Stored data entries
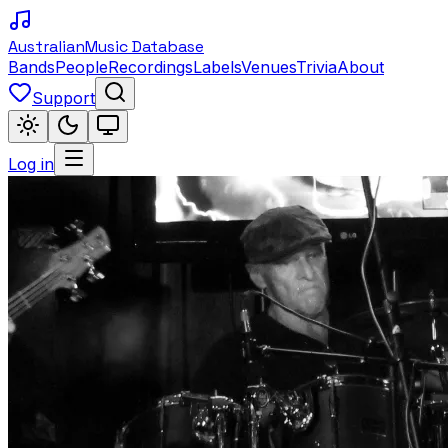
Australian
Music Database
Bands
People
Recordings
Labels
Venues
Trivia
About
Support
Log in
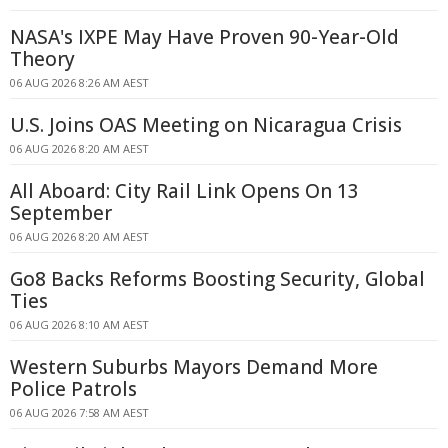
NASA's IXPE May Have Proven 90-Year-Old
Theory
06 AUG 2026 8:26 AM AEST
U.S. Joins OAS Meeting on Nicaragua Crisis
06 AUG 2026 8:20 AM AEST
All Aboard: City Rail Link Opens On 13
September
06 AUG 2026 8:20 AM AEST
Go8 Backs Reforms Boosting Security, Global
Ties
06 AUG 2026 8:10 AM AEST
Western Suburbs Mayors Demand More
Police Patrols
06 AUG 2026 7:58 AM AEST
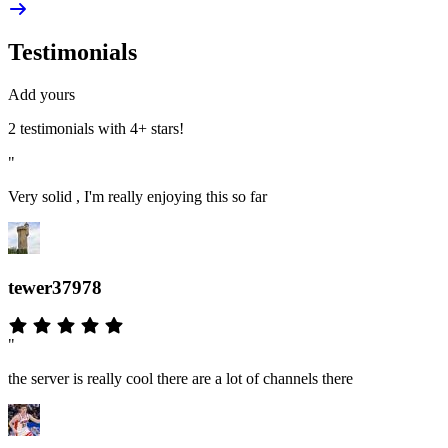
Testimonials
Add yours
2 testimonials with 4+ stars!
"
Very solid , I'm really enjoying this so far
tewer37978
"
the server is really cool there are a lot of channels there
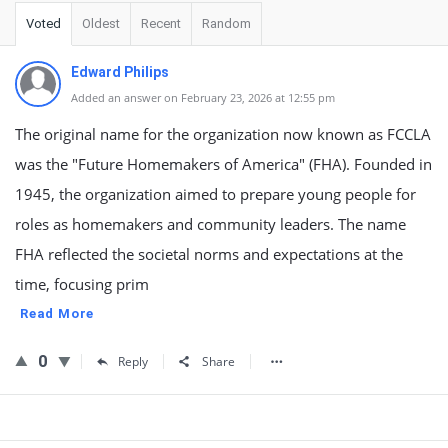
Voted
Oldest
Recent
Random
Edward Philips
Added an answer on February 23, 2026 at 12:55 pm
The original name for the organization now known as FCCLA
was the "Future Homemakers of America" (FHA). Founded in
1945, the organization aimed to prepare young people for
roles as homemakers and community leaders. The name
FHA reflected the societal norms and expectations at the
time, focusing prim
Read More
0
Reply
Share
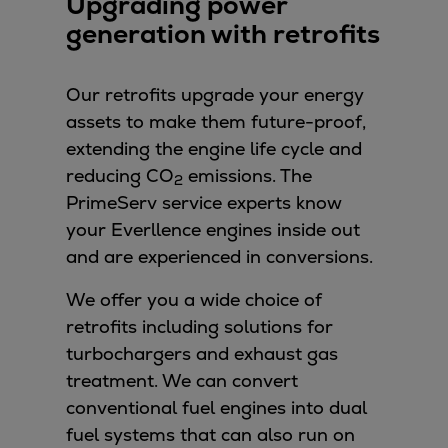
Upgrading power
generation with retrofits
Our retrofits upgrade your energy
assets to make them future-proof,
extending the engine life cycle and
reducing CO
emissions. The
2
PrimeServ service experts know
your Everllence engines inside out
and are experienced in conversions.
We offer you a wide choice of
retrofits including solutions for
turbochargers and exhaust gas
treatment. We can convert
conventional fuel engines into dual
fuel systems that can also run on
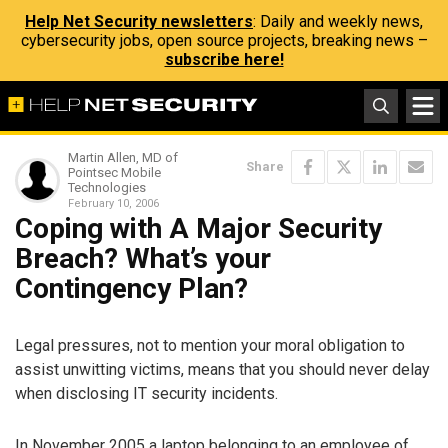
Help Net Security newsletters
: Daily and weekly news,
cybersecurity jobs, open source projects, breaking news –
subscribe here!
Martin Allen, MD of
Share
Pointsec Mobile
Technologies
February 10, 2006
Coping with A Major Security
Breach? What’s your
Contingency Plan?
Legal pressures, not to mention your moral obligation to
assist unwitting victims, means that you should never delay
when disclosing IT security incidents.
In November 2005 a laptop belonging to an employee of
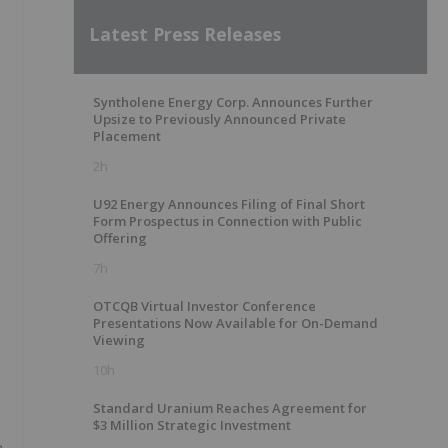
Latest Press Releases
Syntholene Energy Corp. Announces Further
Upsize to Previously Announced Private
Placement
2h
U92 Energy Announces Filing of Final Short
Form Prospectus in Connection with Public
Offering
7h
OTCQB Virtual Investor Conference
Presentations Now Available for On-Demand
Viewing
10h
Standard Uranium Reaches Agreement for
$3 Million Strategic Investment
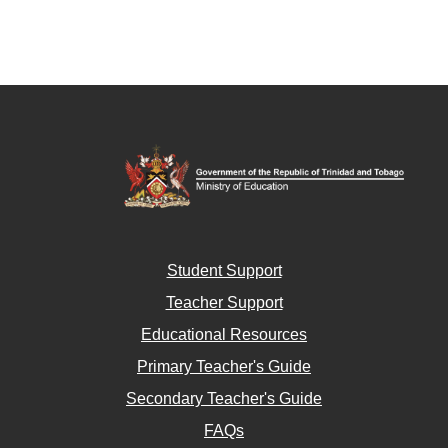
Student Support
Teacher Support
Educational Resources
Primary Teacher's Guide
Secondary Teacher's Guide
FAQs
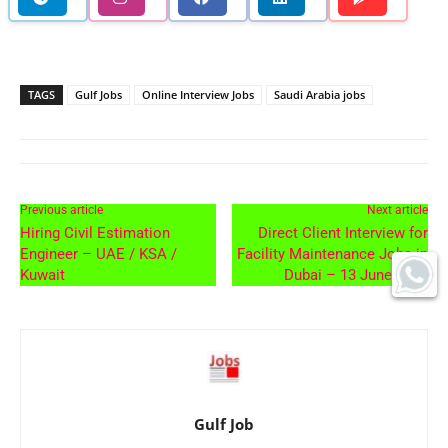
TAGS
Gulf Jobs
Online Interview Jobs
Saudi Arabia jobs
Previous article
Next article
Hiring Civil Estimation
Direct Client Interview for
Engineer – UAE / KSA /
Facility Maintenance Jobs in
Kuwait
Dubai – 13 June 2026
Gulf Job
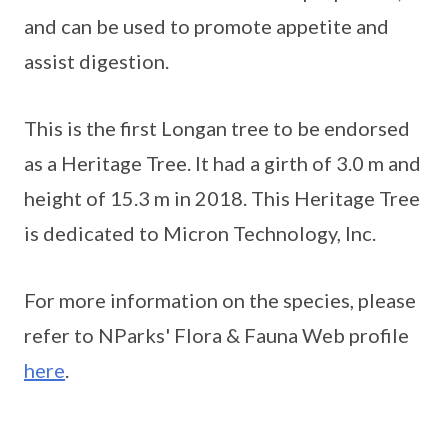
and can be used to promote appetite and
assist digestion.
This is the first Longan tree to be endorsed
as a Heritage Tree. It had a girth of 3.0 m and
height of 15.3 m in 2018. This Heritage Tree
is dedicated to Micron Technology, Inc.
For more information on the species, please
refer to NParks' Flora & Fauna Web profile
here
.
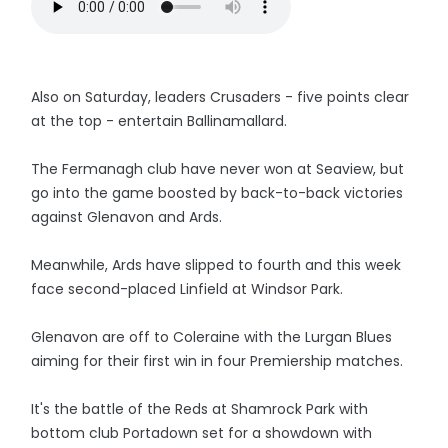
Also on Saturday, leaders Crusaders - five points clear
at the top - entertain Ballinamallard.
The Fermanagh club have never won at Seaview, but
go into the game boosted by back-to-back victories
against Glenavon and Ards.
Meanwhile, Ards have slipped to fourth and this week
face second-placed Linfield at Windsor Park.
Glenavon are off to Coleraine with the Lurgan Blues
aiming for their first win in four Premiership matches.
It's the battle of the Reds at Shamrock Park with
bottom club Portadown set for a showdown with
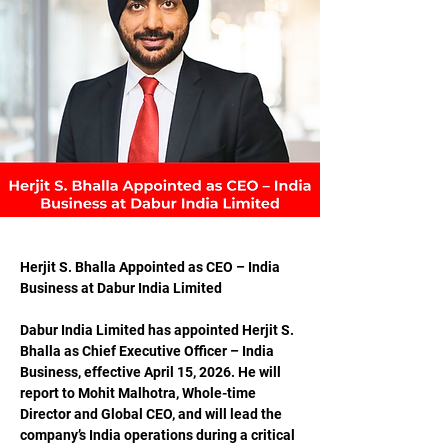
Herjit S. Bhalla Appointed as CEO – India 
Business at Dabur India Limited
Dabur India Limited has appointed Herjit S. 
Bhalla as Chief Executive Officer – India 
Business, effective April 15, 2026. He will 
report to Mohit Malhotra, Whole-time 
Director and Global CEO, and will lead the 
company’s India operations during a critical 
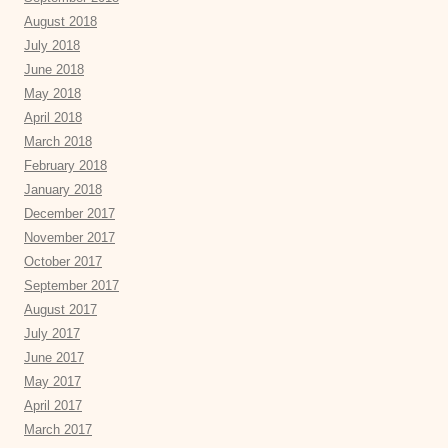
August 2018
July 2018
June 2018
May 2018
April 2018
March 2018
February 2018
January 2018
December 2017
November 2017
October 2017
September 2017
August 2017
July 2017
June 2017
May 2017
April 2017
March 2017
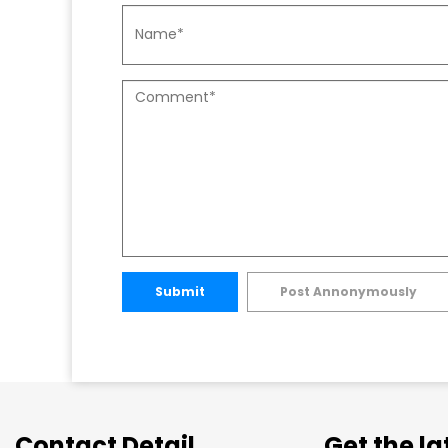
Submit
Post Annonymously
Contact Detail
Get the l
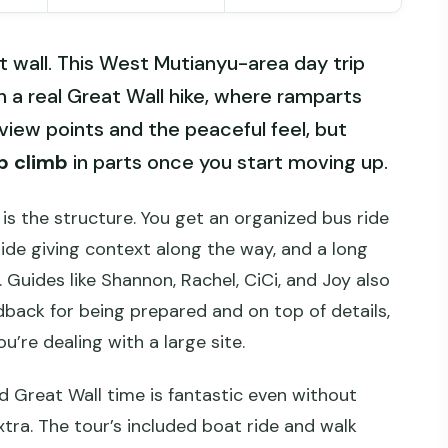
t wall. This West Mutianyu-area day trip
 a real Great Wall hike, where ramparts
 view points and the peaceful feel, but
p climb
in parts once you start moving up.
is the structure. You get an organized bus ride
uide giving context along the way, and a long
Guides like Shannon, Rachel, CiCi, and Joy also
dback for being prepared and on top of details,
’re dealing with a large site.
d Great Wall time is fantastic even without
tra. The tour’s included boat ride and walk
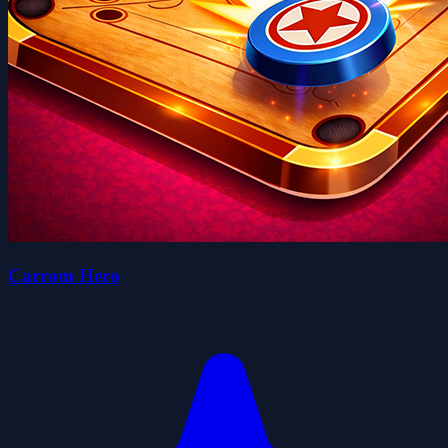
Carrom Hero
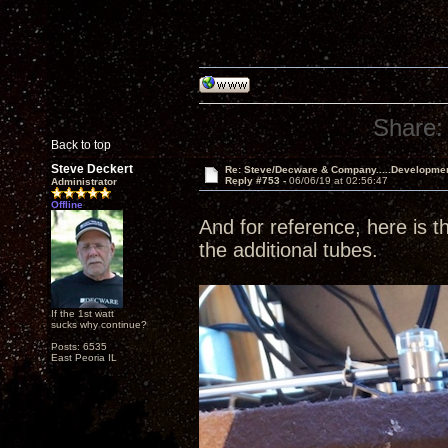
Share:
Back to top
Steve Deckert
Re: Steve/Decware & Company.....Developme
Reply #753 -
06/06/19 at 02:56:47
Administrator
Offline
And for reference, here is th
the additional tubes.
If the 1st watt
sucks why continue?
Posts: 6535
East Peoria IL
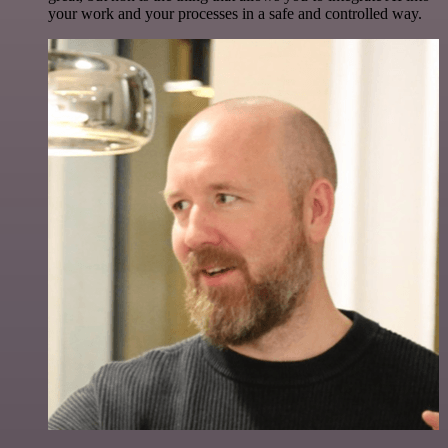
your work and your processes in a safe and controlled way.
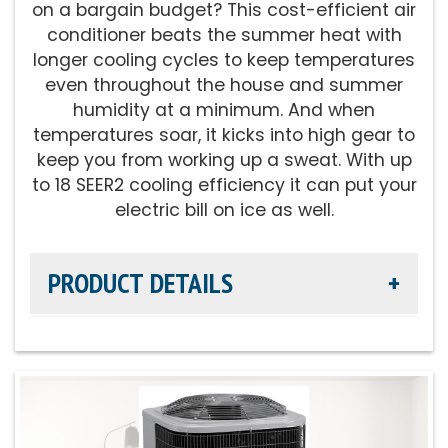
on a bargain budget? This cost-efficient air
conditioner beats the summer heat with
Fan Motor:
Variable-speed operation
longer cooling cycles to keep temperatures
even throughout the house and summer
Compressor:
Fully variable-speed
humidity at a minimum. And when
compressor operation, providing our best
temperatures soar, it kicks into high gear to
temperature and summer humidity control
keep you from working up a sweat. With up
to 18 SEER2 cooling efficiency it can put your
Cooling Capacity:
2-5 tons
electric bill on ice as well.
Refrigerant:
Lower global warming potential
PRODUCT DETAILS
R-454B
Efficiency Rating:
Up to 18 SEER2 cooling / Up
to 14 EER2 cooling
Sound Level:
As low as 69 decibels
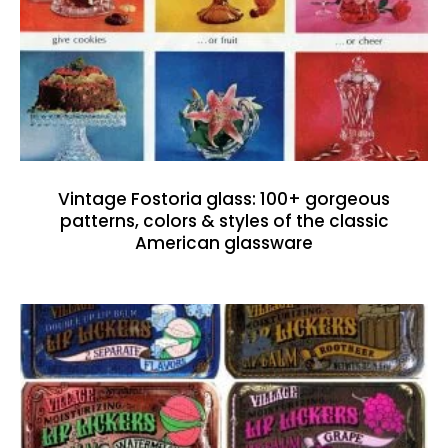
Vintage Fostoria glass: 100+ gorgeous
patterns, colors & styles of the classic
American glassware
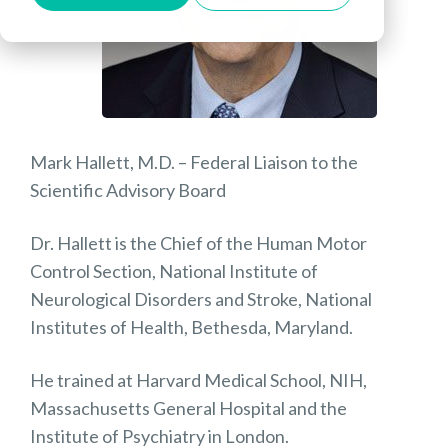
Mark Hallett, M.D. – Federal Liaison to the
Scientific Advisory Board
Dr. Hallett is the Chief of the Human Motor
Control Section, National Institute of
Neurological Disorders and Stroke, National
Institutes of Health, Bethesda, Maryland.
He trained at Harvard Medical School, NIH,
Massachusetts General Hospital and the
Institute of Psychiatry in London.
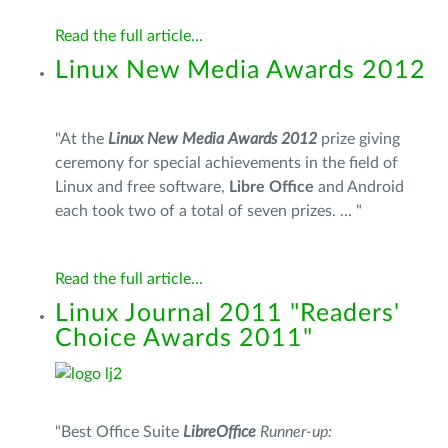
Read the full article...
Linux New Media Awards 2012
"At the
Linux New Media Awards 2012
prize giving
ceremony for special achievements in the field of
Linux and free software,
Libre Office
and Android
each took two of a total of seven prizes. ... "
Read the full article...
Linux Journal 2011 "Readers'
Choice Awards 2011"
"
Best Office Suite
LibreOffice
Runner-up:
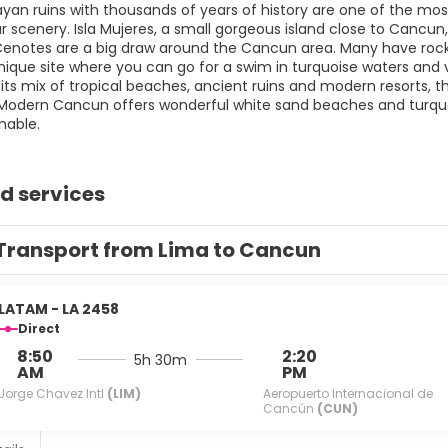
an ruins with thousands of years of history are one of the most 
r scenery. Isla Mujeres, a small gorgeous island close to Cancun
enotes are a big draw around the Cancun area. Many have roc
nique site where you can go for a swim in turquoise waters and v
 its mix of tropical beaches, ancient ruins and modern resorts, t
Modern Cancun offers wonderful white sand beaches and turquoise
nable.
d services
Transport from Lima to Cancun
LATAM - LA 2458
Direct
8:50
2:20
5h 30m
AM
PM
Jorge Chavez Intl
(LIM)
Aeropuerto Internacional de
Cancún
(CUN)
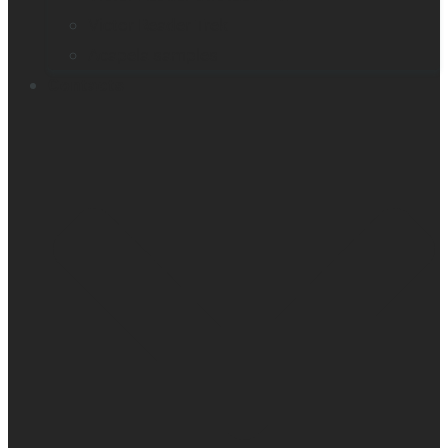
Victor Reader Trek
Acapela samples
Contacts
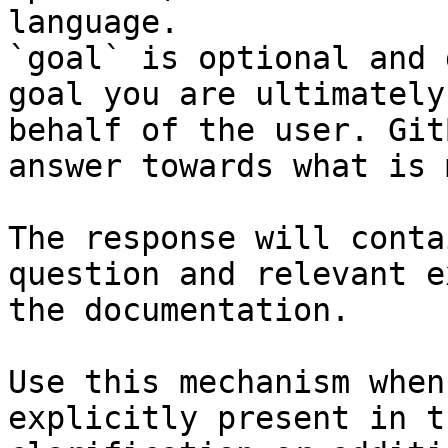
language.

`goal` is optional and 
goal you are ultimately
behalf of the user. Git
answer towards what is 
The response will conta
question and relevant e
the documentation.

Use this mechanism when
explicitly present in t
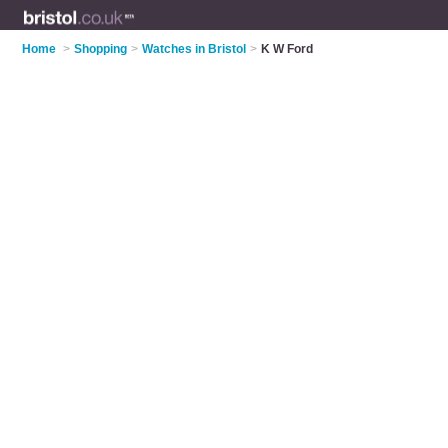
Home
>
Shopping
>
Watches in Bristol
>
K W Ford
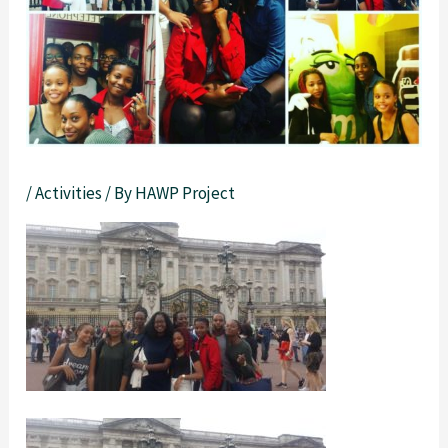
/
Activities
/ By
HAWP Project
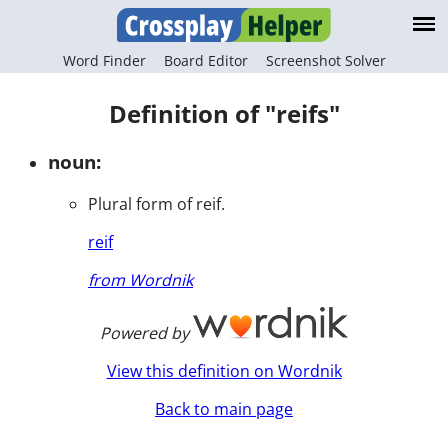
Word Finder
Board Editor
Screenshot Solver
Definition of "reifs"
noun:
Plural form of reif.
reif
from Wordnik
Powered by
View this definition on Wordnik
Back to main page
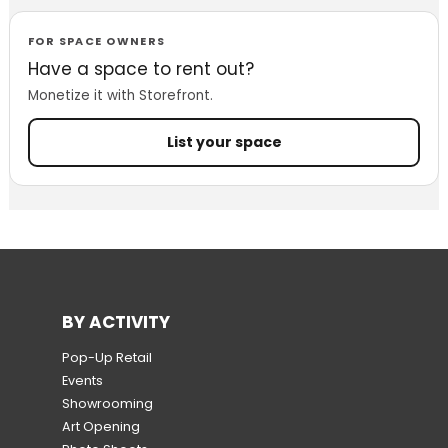
FOR SPACE OWNERS
Have a space to rent out?
Monetize it with Storefront.
List your space
BY ACTIVITY
Pop-Up Retail
Events
Showrooming
Art Opening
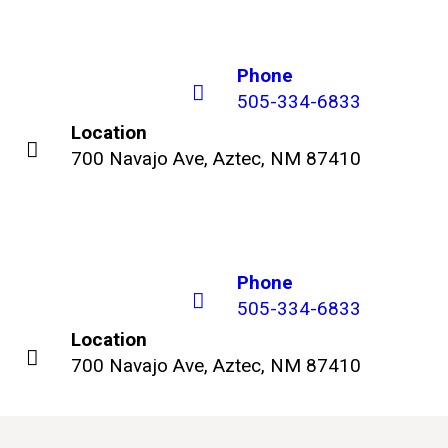
Phone
505-334-6833
Location
700 Navajo Ave, Aztec, NM 87410
Phone
505-334-6833
Location
700 Navajo Ave, Aztec, NM 87410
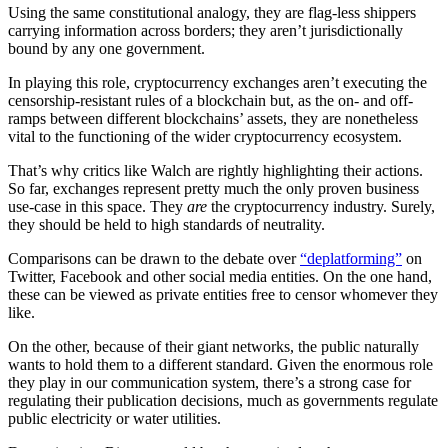
Using the same constitutional analogy, they are flag-less shippers
carrying information across borders; they aren’t jurisdictionally
bound by any one government.
In playing this role, cryptocurrency exchanges aren’t executing the
censorship-resistant rules of a blockchain but, as the on- and off-
ramps between different blockchains’ assets, they are nonetheless
vital to the functioning of the wider cryptocurrency ecosystem.
That’s why critics like Walch are rightly highlighting their actions.
So far, exchanges represent pretty much the only proven business
use-case in this space. They
are
the cryptocurrency industry. Surely,
they should be held to high standards of neutrality.
Comparisons can be drawn to the debate over
“deplatforming”
on
Twitter, Facebook and other social media entities. On the one hand,
these can be viewed as private entities free to censor whomever they
like.
On the other, because of their giant networks, the public naturally
wants to hold them to a different standard. Given the enormous role
they play in our communication system, there’s a strong case for
regulating their publication decisions, much as governments regulate
public electricity or water utilities.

### ABOUT THIS EXERCISE
Starting with the line above that holds "FHA reflected the", restate each line word for word up to and including the line that holds "Legal pressures, not". Drop the pictures.

### RESPONSE AREA
FHA reflected the societal norms and expectations at the
time, focusing prim
Read More
0
Reply
Share
Upgrading power
generation with retrofits
Our retrofits upgrade your energy
assets to make them future-proof,
extending the engine life cycle and
reducing CO
emissions. The
2
PrimeServ service experts know
your Everllence engines inside out
and are experienced in conversions.
We offer you a wide choice of
retrofits including solutions for
turbochargers and exhaust gas
treatment. We can convert
conventional fuel engines into dual
fuel systems that can also run on
Help Net Security newsletters
: Daily and weekly news,
cybersecurity jobs, open source projects, breaking news –
subscribe here!
Martin Allen, MD of
Share
Pointsec Mobile
Technologies
February 10, 2006
Coping with A Major Security
Breach? What’s your
Contingency Plan?
Legal pressures, not to mention your moral obligation to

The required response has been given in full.